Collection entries
"""

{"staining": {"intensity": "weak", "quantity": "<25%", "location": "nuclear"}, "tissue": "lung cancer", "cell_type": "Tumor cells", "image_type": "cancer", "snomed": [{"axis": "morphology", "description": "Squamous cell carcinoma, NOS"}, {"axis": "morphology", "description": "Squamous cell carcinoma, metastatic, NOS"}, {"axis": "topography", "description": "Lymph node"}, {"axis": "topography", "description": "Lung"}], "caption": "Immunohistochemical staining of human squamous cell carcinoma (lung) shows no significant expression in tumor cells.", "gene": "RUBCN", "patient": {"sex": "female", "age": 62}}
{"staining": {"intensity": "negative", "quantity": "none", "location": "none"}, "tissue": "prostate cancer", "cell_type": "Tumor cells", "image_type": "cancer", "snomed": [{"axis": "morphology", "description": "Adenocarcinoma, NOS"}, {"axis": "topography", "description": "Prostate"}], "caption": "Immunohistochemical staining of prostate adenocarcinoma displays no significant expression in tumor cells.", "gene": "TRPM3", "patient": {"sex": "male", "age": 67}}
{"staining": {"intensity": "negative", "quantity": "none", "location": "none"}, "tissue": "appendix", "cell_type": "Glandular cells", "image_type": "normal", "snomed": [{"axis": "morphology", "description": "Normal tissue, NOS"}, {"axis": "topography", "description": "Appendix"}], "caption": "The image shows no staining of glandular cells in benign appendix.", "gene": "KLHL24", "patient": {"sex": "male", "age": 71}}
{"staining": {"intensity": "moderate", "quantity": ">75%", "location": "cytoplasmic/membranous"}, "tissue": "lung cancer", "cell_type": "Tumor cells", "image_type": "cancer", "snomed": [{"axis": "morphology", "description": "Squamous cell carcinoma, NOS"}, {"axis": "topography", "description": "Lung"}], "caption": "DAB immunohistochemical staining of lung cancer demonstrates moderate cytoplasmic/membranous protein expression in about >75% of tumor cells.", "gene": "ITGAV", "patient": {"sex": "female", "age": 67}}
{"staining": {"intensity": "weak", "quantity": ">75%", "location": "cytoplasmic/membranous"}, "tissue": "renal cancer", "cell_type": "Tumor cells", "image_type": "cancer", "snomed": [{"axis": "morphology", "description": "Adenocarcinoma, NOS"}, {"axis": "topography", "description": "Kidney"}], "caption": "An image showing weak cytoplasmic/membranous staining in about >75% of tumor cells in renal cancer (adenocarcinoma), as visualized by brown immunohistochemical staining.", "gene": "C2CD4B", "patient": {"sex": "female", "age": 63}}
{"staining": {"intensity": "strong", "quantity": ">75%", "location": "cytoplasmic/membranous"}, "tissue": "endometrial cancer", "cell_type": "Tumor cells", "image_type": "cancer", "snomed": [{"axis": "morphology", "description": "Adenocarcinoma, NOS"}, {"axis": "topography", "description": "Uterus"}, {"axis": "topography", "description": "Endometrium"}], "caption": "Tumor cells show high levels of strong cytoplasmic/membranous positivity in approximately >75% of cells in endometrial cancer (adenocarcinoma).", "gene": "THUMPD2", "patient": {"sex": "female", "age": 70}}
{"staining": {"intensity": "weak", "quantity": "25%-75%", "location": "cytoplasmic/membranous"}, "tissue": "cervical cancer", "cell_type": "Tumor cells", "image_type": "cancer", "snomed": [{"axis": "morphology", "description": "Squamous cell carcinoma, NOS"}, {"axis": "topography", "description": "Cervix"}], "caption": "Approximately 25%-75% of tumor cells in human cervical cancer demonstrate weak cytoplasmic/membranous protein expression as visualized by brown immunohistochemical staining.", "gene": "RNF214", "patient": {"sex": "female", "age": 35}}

"""

*What the exercise asks*:
Please tally the lines above that contain "Squamous" and report nothing but the total.

*Result for this exercise*:
3